Under GDPR, the law, “regulates the processing by an individual, a company or organization of personal data relating to individuals in the EU.” These rules apply to all the EU countries and includes Iceland, Liechtenstein, and Norway. It also applies to any country that does business with anyone who is in the EU. These rules do not apply, however, to any personal data that is produced for purely personal reasons (for example, sending out a birthday party invitation through email to your friends and family). In short, if any organization or company processes personal data for the means of their business purposes either in the EU or processes data from someone from the EU, then it is subject to GDPR laws. Alternatively, if you do not operate in the EU nor do you do business with anyone from the EU, then you are not subject to GDPR laws.
How does this affect data collection?
The purpose of GDPR is to make sure your prospects are more informed and in control of the data that your company is collecting on them. This means, you need explicit consent to process any of their personal data. When someone submits their personal information, they are required to receive information about your company or whomever is processing the data, the purpose behind the data, and any other companies who would be receiving your data. You can see the full list on the EU’s website. If personal data does need to be collected, then that information should only be limited to what is necessary. All the information that an individual will be presented with needs to be “concise, transparent, and intelligible” and “drafted in clean and plain language.”
How do companies stay compliant?
Essentially, companies need to prove that the data they collected has been consented by the individual and that that individual is fully aware of what is happening with their information. Companies need to make sure that individuals can easily withdraw their data. For some companies, depending on the data that is being processed and the type of organization, a Data Protection Officer (DPO) may need to be appointed. A DPO is required for public authorities and organizations that are processing sensitive data and systematic monitoring on a large scale.
Penalties for failure to comply
There are large fines associated with failure to maintain compliance. While administrative fees will vary depending on the nature of the situation, they are not to be taken lightly. Some can be subject to $11.8M USD (10M EUR) or up to 4% of the total worldwide annual turnover of the preceding financial year. It will be much cheaper in the long-run to ensure your company is compliant now than scrambling to catch up later.
Keeping Your Contracts Compliant Under GDPR
No matter the type of contract you have, it’s important to make sure that how the data is being processed is compliant. Review your contract terms and ensure that the terms are concise and transparent, and update them accordingly. It is also important that you understand how your vendors manage and protect their data. Doing business with someone who is not compliant under GDPR can affect your organization as well.
The main purpose of GDPR is to have a consistent way to monitor and protect data, so the security of your contracts will always take priority.
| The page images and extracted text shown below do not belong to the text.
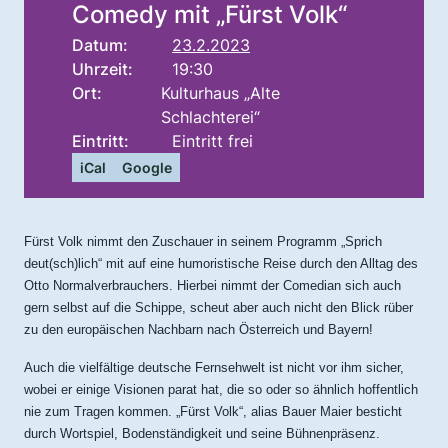
Comedy mit „Fürst Volk“
Datum:
23.2.2023
Uhrzeit:
19:30
Ort:
Kulturhaus „Alte
Schlachterei“
Eintritt:
Eintritt frei
iCal
Google
Fürst Volk nimmt den Zuschauer in seinem Programm „Sprich
deut(sch)lich“ mit auf eine humoristische Reise durch den Alltag des
Otto Normalverbrauchers.
Hierbei nimmt der Comedian sich auch
gern selbst auf die Schippe, scheut aber auch nicht den Blick rüber
zu den europäischen Nachbarn nach Österreich und Bayern!
Auch die vielfältige deutsche Fernsehwelt ist nicht vor ihm sicher,
wobei er einige Visionen parat hat, die so oder so ähnlich hoffentlich
nie zum Tragen kommen. „Fürst Volk“, alias Bauer Maier besticht
durch Wortspiel, Bodenständigkeit und seine Bühnenpräsenz.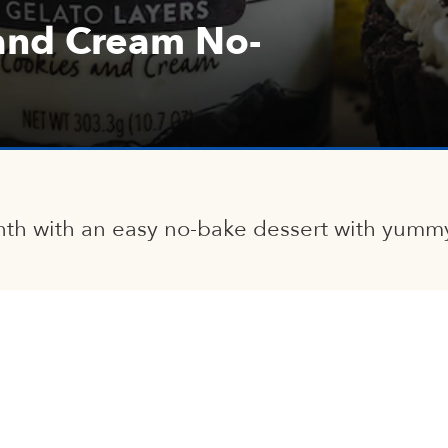
 and Cream No-
nth with an easy no-bake dessert with yumm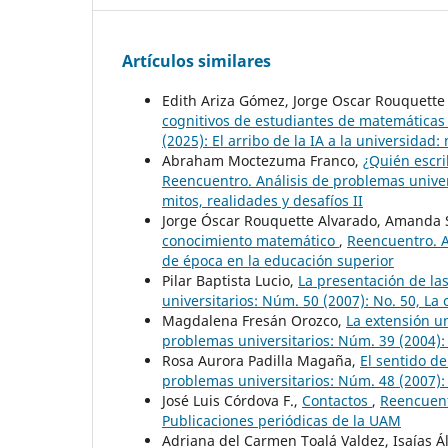
Artículos similares
Edith Ariza Gómez, Jorge Oscar Rouquette
cognitivos de estudiantes de matemática
(2025): El arribo de la IA a la universidad: 
Abraham Moctezuma Franco,
¿Quién escri
Reencuentro. Análisis de problemas universi
mitos, realidades y desafíos II
Jorge Óscar Rouquette Alvarado, Amanda
conocimiento matemático
,
Reencuentro. A
de época en la educación superior
Pilar Baptista Lucio,
La presentación de las
universitarios: Núm. 50 (2007): No. 50, La
Magdalena Fresán Orozco,
La extensión un
problemas universitarios: Núm. 39 (2004): 
Rosa Aurora Padilla Magaña,
El sentido d
problemas universitarios: Núm. 48 (2007): 
José Luis Córdova F.,
Contactos
,
Reencuent
Publicaciones periódicas de la UAM
Adriana del Carmen Toalá Valdez, Isaías Á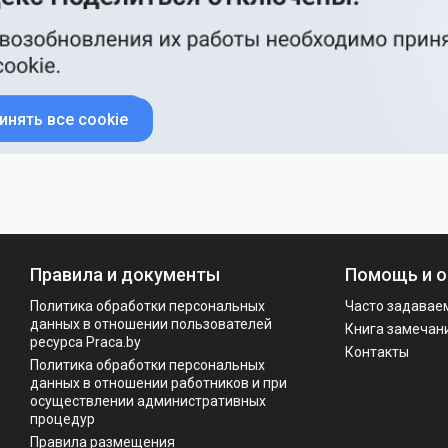
инять все cookie
Правила и документы
Помощь и о
Политика обработки персональных
Часто задавае
данных в отношении пользователей
Книга замечан
ресурса Praca.by
Контакты
Политикa обработки персональных
данных в отношении работников и при
осуществлении административных
процедур
Правила размещения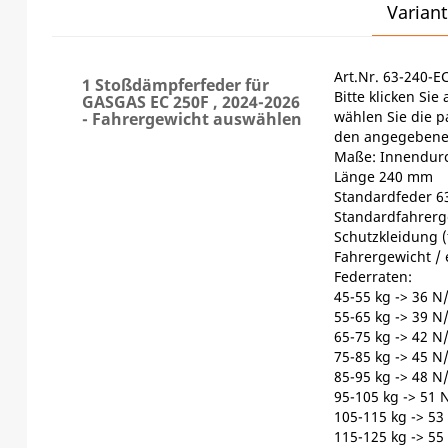
Variant
Art.Nr. 63-240-E
1 Stoßdämpferfeder für
Bitte klicken Si
GASGAS EC 250F , 2024-2026
wählen Sie die 
- Fahrergewicht auswählen
den angegebene
Maße: Innendur
Länge 240 mm
Standardfeder 63
Standardfahrerge
Schutzkleidung (
Fahrergewicht /
Federraten:
45-55 kg -> 36 
55-65 kg -> 39 
65-75 kg -> 42 
75-85 kg -> 45 
85-95 kg -> 48 
95-105 kg -> 51
105-115 kg -> 5
115-125 kg -> 5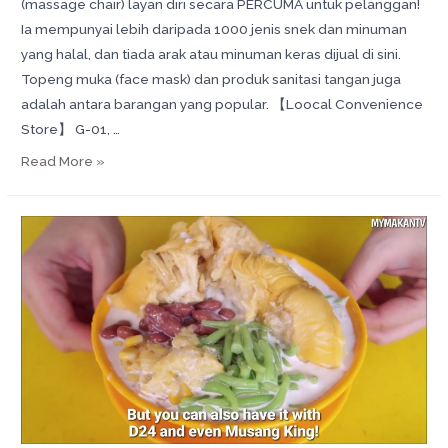
(massage chair) layan diri secara PERCUMA untuk pelanggan!
Ia mempunyai lebih daripada 1000 jenis snek dan minuman
yang halal, dan tiada arak atau minuman keras dijual di sini.
Topeng muka (face mask) dan produk sanitasi tangan juga
adalah antara barangan yang popular. 【Loocal Convenience
Store】 G-01, …
Read More »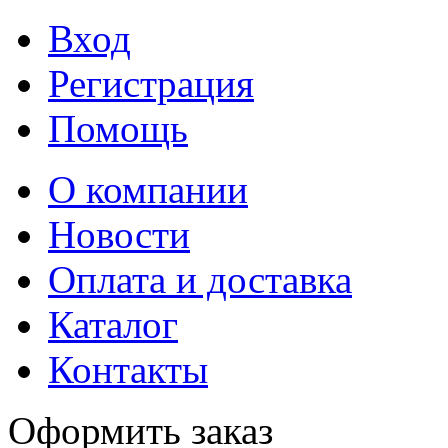
Вход
Регистрация
Помощь
О компании
Новости
Оплата и доставка
Каталог
Контакты
Оформить заказ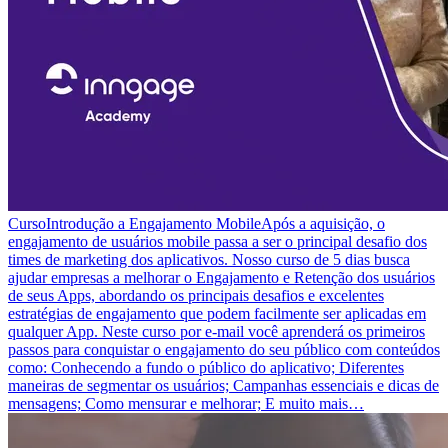
Curso
Introdução a Engajamento Mobile
Após a aquisição, o
engajamento de usuários mobile passa a ser o principal desafio dos
times de marketing dos aplicativos. Nosso curso de 5 dias busca
ajudar empresas a melhorar o Engajamento e Retenção dos usuários
de seus Apps, abordando os principais desafios e excelentes
estratégias de engajamento que podem facilmente ser aplicadas em
qualquer App. Neste curso por e-mail você aprenderá os primeiros
passos para conquistar o engajamento do seu público com conteúdos
como: Conhecendo a fundo o público do aplicativo; Diferentes
maneiras de segmentar os usuários; Campanhas essenciais e dicas de
mensagens; Como mensurar e melhorar; E muito mais…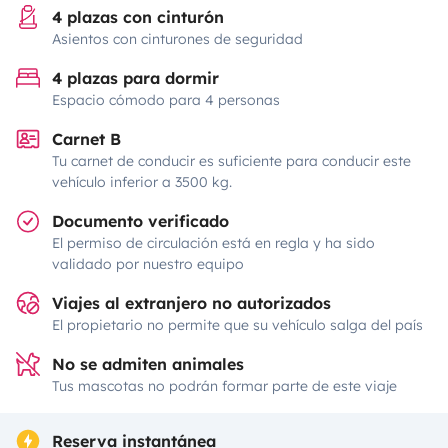
4 plazas con cinturón
Asientos con cinturones de seguridad
4 plazas para dormir
Espacio cómodo para 4 personas
Carnet B
Tu carnet de conducir es suficiente para conducir este
vehículo inferior a 3500 kg.
Documento verificado
El permiso de circulación está en regla y ha sido
validado por nuestro equipo
Viajes al extranjero no autorizados
El propietario no permite que su vehículo salga del país
No se admiten animales
Tus mascotas no podrán formar parte de este viaje
Reserva instantánea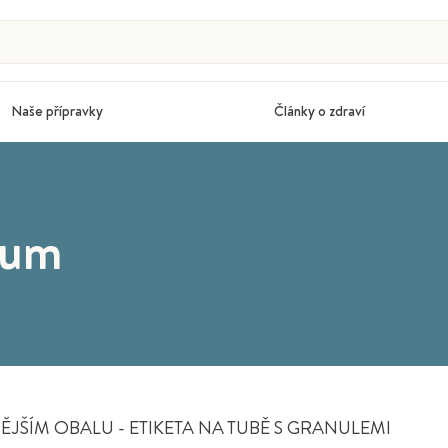
Naše přípravky
Články o zdraví
cum
JŠÍM OBALU - ETIKETA NA TUBĚ S GRANULEMI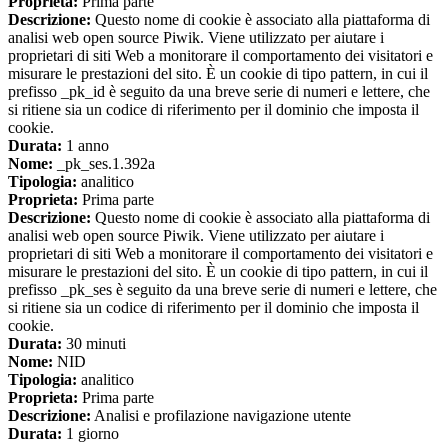
Proprieta:
Prima parte
Descrizione:
Questo nome di cookie è associato alla piattaforma di
analisi web open source Piwik. Viene utilizzato per aiutare i
proprietari di siti Web a monitorare il comportamento dei visitatori e
misurare le prestazioni del sito. È un cookie di tipo pattern, in cui il
prefisso _pk_id è seguito da una breve serie di numeri e lettere, che
si ritiene sia un codice di riferimento per il dominio che imposta il
cookie.
Durata:
1 anno
Nome:
_pk_ses.1.392a
Tipologia:
analitico
Proprieta:
Prima parte
Descrizione:
Questo nome di cookie è associato alla piattaforma di
analisi web open source Piwik. Viene utilizzato per aiutare i
proprietari di siti Web a monitorare il comportamento dei visitatori e
misurare le prestazioni del sito. È un cookie di tipo pattern, in cui il
prefisso _pk_ses è seguito da una breve serie di numeri e lettere, che
si ritiene sia un codice di riferimento per il dominio che imposta il
cookie.
Durata:
30 minuti
Nome:
NID
Tipologia:
analitico
Proprieta:
Prima parte
Descrizione:
Analisi e profilazione navigazione utente
Durata:
1 giorno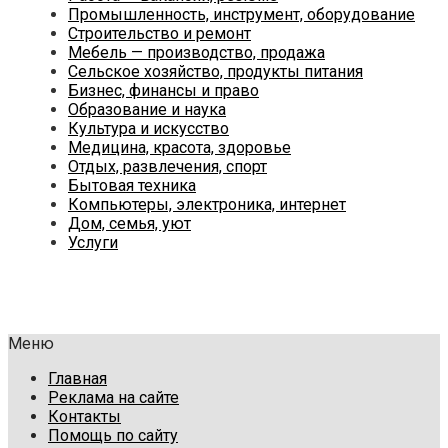
Промышленность, инструмент, оборудование
Строительство и ремонт
Мебель — производство, продажа
Сельское хозяйство, продукты питания
Бизнес, финансы и право
Образование и наука
Культура и искусство
Медицина, красота, здоровье
Отдых, развлечения, спорт
Бытовая техника
Компьютеры, электроника, интернет
Дом, семья, уют
Услуги
Меню
Главная
Реклама на сайте
Контакты
Помощь по сайту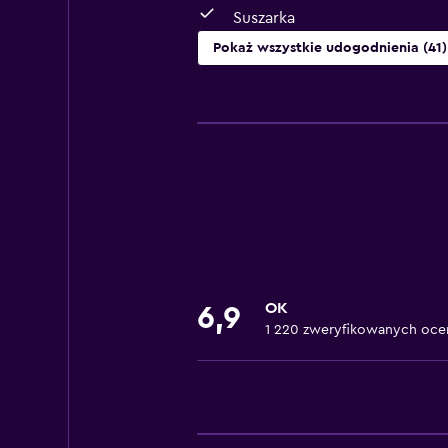
Suszarka
Pokaż wszystkie udogodnienia (41)
Podstawowe
Darmowe Wi-Fi
Internet
Wentylator
Gaśnica
Bezpłatne przybory toaletowe
Czujniki dymu
OK
6,9
Ogrzewanie
1 220 zweryfikowanych oce
Kosze na śmieci
Łazienka
Suszarka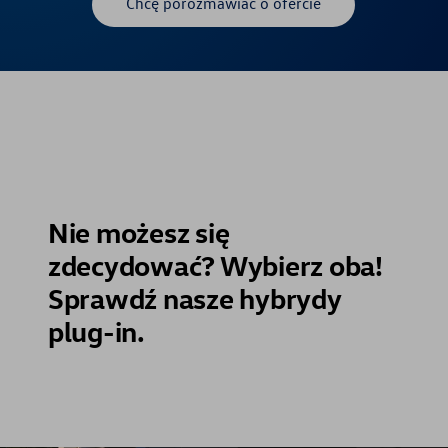
Chcę porozmawiać o ofercie
Nie możesz się
zdecydować? Wybierz oba!
Sprawdź nasze hybrydy
plug-in.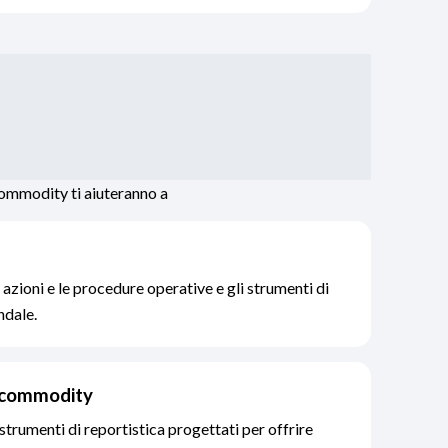
 commodity ti aiuteranno a
 azioni e le procedure operative e gli strumenti di
ndale.
e commodity
strumenti di reportistica progettati per offrire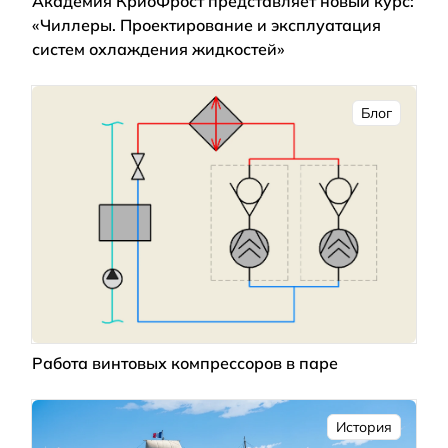
Академия КриоФрост представляет новый курс:
«Чиллеры. Проектирование и эксплуатация
систем охлаждения жидкостей»
Блог
Работа винтовых компрессоров в паре
История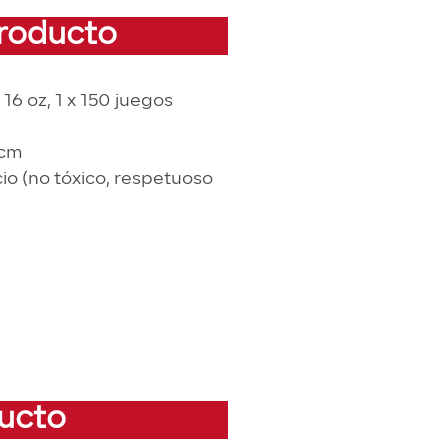
producto
16 oz, 1 x 150 juegos
 cm
cio (no tóxico, respetuoso
ducto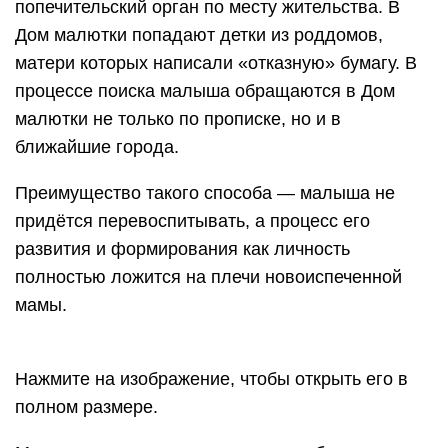
попечительский орган по месту жительства. В
Дом малютки попадают детки из роддомов,
матери которых написали «отказную» бумагу. В
процессе поиска малыша обращаются в Дом
малютки не только по прописке, но и в
ближайшие города.
Преимущество такого способа — малыша не
придётся перевоспитывать, а процесс его
развития и формирования как личность
полностью ложится на плечи новоиспеченной
мамы.
Нажмите на изображение, чтобы открыть его в
полном размере.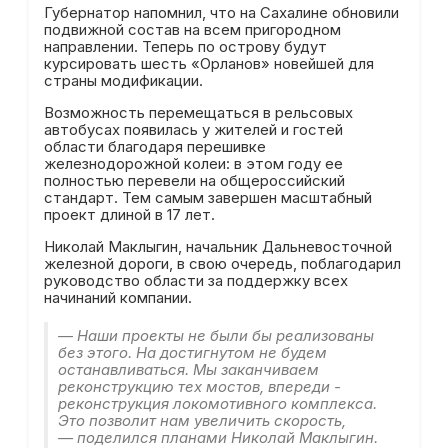
Губернатор напомнил, что на Сахалине обновили
подвижной состав на всем пригородном
направлении. Теперь по острову будут
курсировать шесть «Орланов» новейшей для
страны модификации.
Возможность перемещаться в рельсовых
автобусах появилась у жителей и гостей
области благодаря перешивке
железнодорожной колеи: в этом году ее
полностью перевели на общероссийский
стандарт. Тем самым завершен масштабный
проект длиной в 17 лет.
Николай Маклыгин, начальник Дальневосточной
железной дороги, в свою очередь, поблагодарил
руководство области за поддержку всех
начинаний компании.
— Наши проекты не были бы реализованы
без этого. На достигнутом не будем
останавливаться. Мы заканчиваем
реконструкцию тех мостов, впереди -
реконструкция локомотивного комплекса.
Это позволит нам увеличить скорость,
— поделился планами Николай Маклыгин.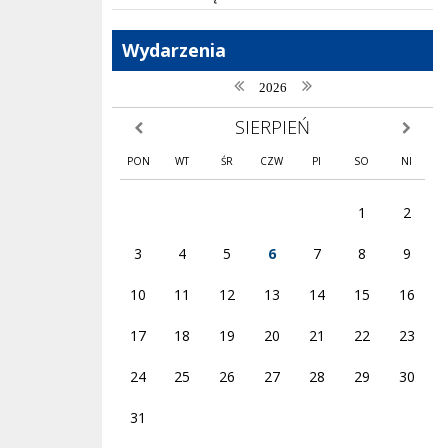
Wydarzenia
poprzedni rok
następny rok
2026
SIERPIEŃ
poprzedni miesiąc
następny
PON
WT
ŚR
CZW
PI
SO
NI
1
2
3
4
5
6
7
8
9
10
11
12
13
14
15
16
17
18
19
20
21
22
23
24
25
26
27
28
29
30
31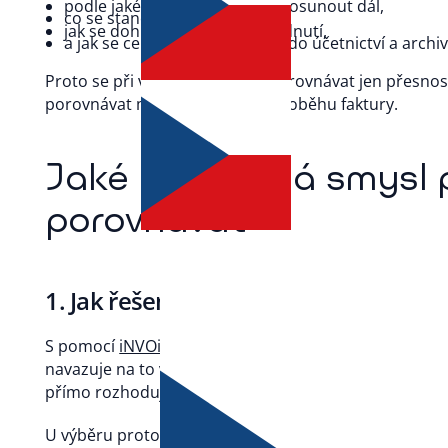
podle jakého pravidla se má posunout dál,
co se stane při odchylce,
jak se dohledá historie rozhodnutí,
a jak se celý proces propisuje do účetnictví a archiv
Proto se při výběru nevyplácí porovnávat jen přesnos
porovnávat model řízení celého oběhu faktury.
Jaké rozdíly má smysl 
porovnávat
1. Jak řešení pracuje se vstupem fakt
S pomocí
iNVOiCE FLOW
si sjednotíte příjem faktur. 
navazuje na to validací dat a kontrolou duplicit. To je
přímo rozhoduje o tom, kolik ručních zásahů se přene
U výběru proto sledujte, zda řešení: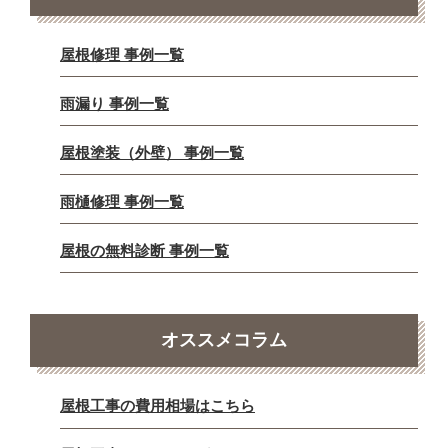
屋根修理 事例一覧
雨漏り 事例一覧
屋根塗装（外壁） 事例一覧
雨樋修理 事例一覧
屋根の無料診断 事例一覧
オススメコラム
屋根工事の費用相場はこちら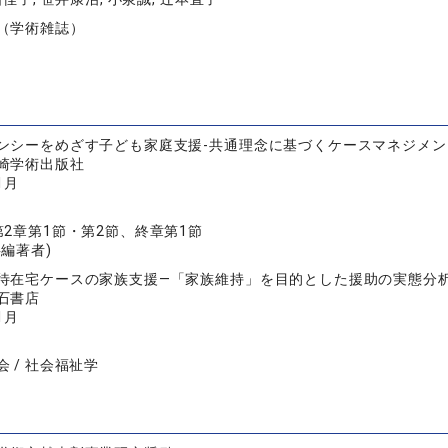
（学術雑誌）
ンシーをめざす子ども家庭支援-共通理念に基づくケースマネジメ
崎学術出版社
1月
第2章第1節・第2節、終章第1節
共編著者)
待在宅ケースの家族支援―「家族維持」を目的とした援助の実態分
石書店
1月
 / 社会福祉学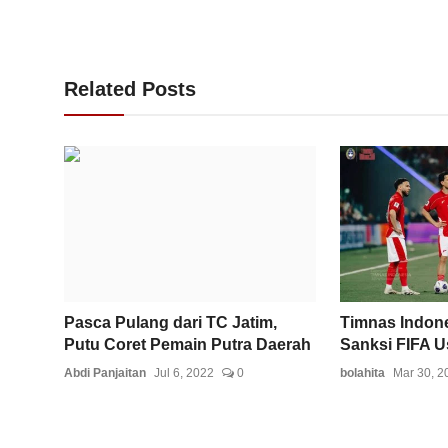
Related Posts
Pasca Pulang dari TC Jatim,
Timnas Indon
Putu Coret Pemain Putra Daerah
Sanksi FIFA U
Abdi Panjaitan
Jul 6, 2022
0
bolahita
Mar 30, 2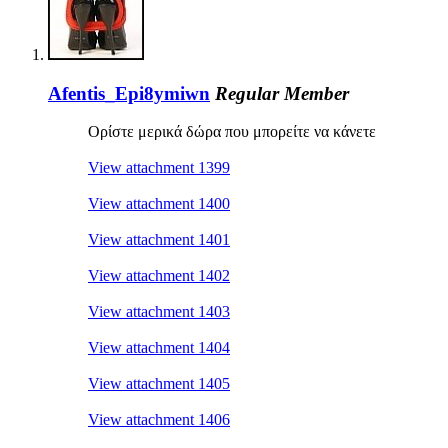
Afentis_Epi8ymiwn
Regular Member
Ορίστε μερικά δώρα που μπορείτε να κάνετε
View attachment 1399
View attachment 1400
View attachment 1401
View attachment 1402
View attachment 1403
View attachment 1404
View attachment 1405
View attachment 1406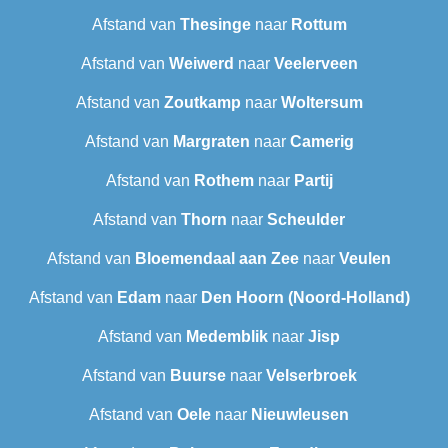
Afstand van
Thesinge
naar
Rottum
Afstand van
Weiwerd
naar
Veelerveen
Afstand van
Zoutkamp
naar
Woltersum
Afstand van
Margraten
naar
Camerig
Afstand van
Rothem
naar
Partij
Afstand van
Thorn
naar
Scheulder
Afstand van
Bloemendaal aan Zee
naar
Veulen
Afstand van
Edam
naar
Den Hoorn (Noord-Holland)
Afstand van
Medemblik
naar
Jisp
Afstand van
Buurse
naar
Velserbroek
Afstand van
Oele
naar
Nieuwleusen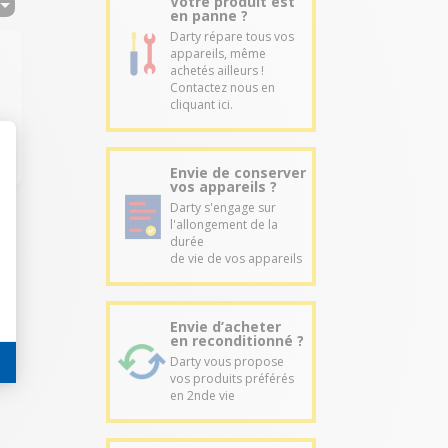
Votre produit est
en panne ?
Darty répare tous vos
appareils, même
achetés ailleurs !
Contactez nous en
cliquant ici.
Envie de conserver
vos appareils ?
Darty s'engage sur
l'allongement de la
durée
de vie de vos appareils
Envie d’acheter
en reconditionné ?
Darty vous propose
vos produits préférés
en 2nde vie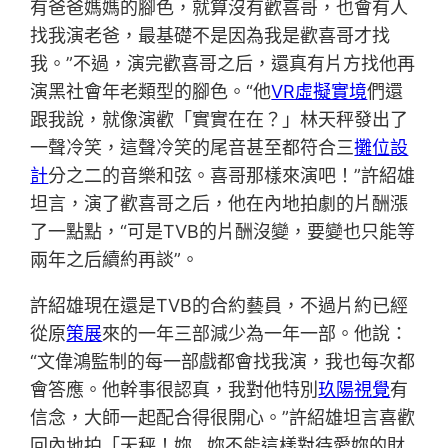
有爸爸媽媽的腳色，就算沒有歡喜哥，也會有人
找我演老爸，最基礎不是因為我是歡喜哥才找
我。”不過，演完歡喜哥之后，還真有片方找他再
演黑社會年老類型的腳色。“他
VR虛擬實境
們還
跟我說，就像演歡「實實在在？」林天秤發出了
一聲冷笑，這聲冷笑的尾音甚至都符合三
攤位設
計
分之二的音樂和弦。喜哥那樣來演吧！”許紹雄
坦言，演了歡喜哥之后，他在內地拍劇的片酬漲
了一點點，“可是TVB的片酬沒變，要變也只能等
兩年之后續約再談”。
許紹雄現在還是TVB的合約藝員，不過片約已經
從原
策展
來的一年三部減少為一年一部。他說：
“文偉鴻監制的每一部戲都會找我演，我也每次都
會答應。他幹事很認真，我對他特別
玖陽視覺
有
信念，大師一起配合得很開心。”許紹雄坦言喜歡
回內地拍「天秤！妳…妳不能這樣對待愛妳的財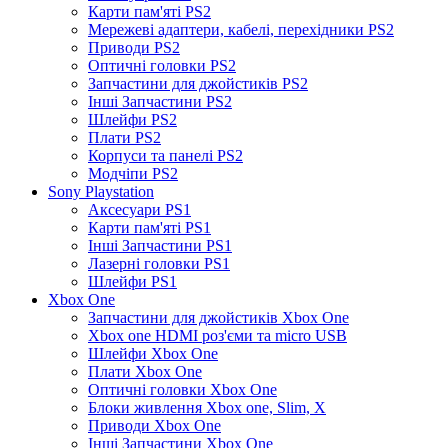
Карти пам'яті PS2
Мережеві адаптери, кабелі, перехідники PS2
Приводи PS2
Оптичні головки PS2
Запчастини для джойстиків PS2
Інші Запчастини PS2
Шлейфи PS2
Плати PS2
Корпуси та панелі PS2
Модчіпи PS2
Sony Playstation
Аксесуари PS1
Карти пам'яті PS1
Інші Запчастини PS1
Лазерні головки PS1
Шлейфи PS1
Xbox One
Запчастини для джойстиків Xbox One
Xbox one HDMI роз'єми та micro USB
Шлейфи Xbox One
Плати Xbox One
Оптичні головки Xbox One
Блоки живлення Xbox one, Slim, X
Приводи Xbox One
Інші Запчастини Xbox One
Having a contract management software in place can help streamline the process through easy searching reporting, giving you a list of contracts you may need to focus on more than others. By quickly identifying what contracts may not be GDPR compliant, you save your organization of finding out the hard way later.
It can be overwhelming trying to manage large amounts of data on your own. With the right tools in place, have a peace of mind knowing that your customer data is being protected and managed appropriately.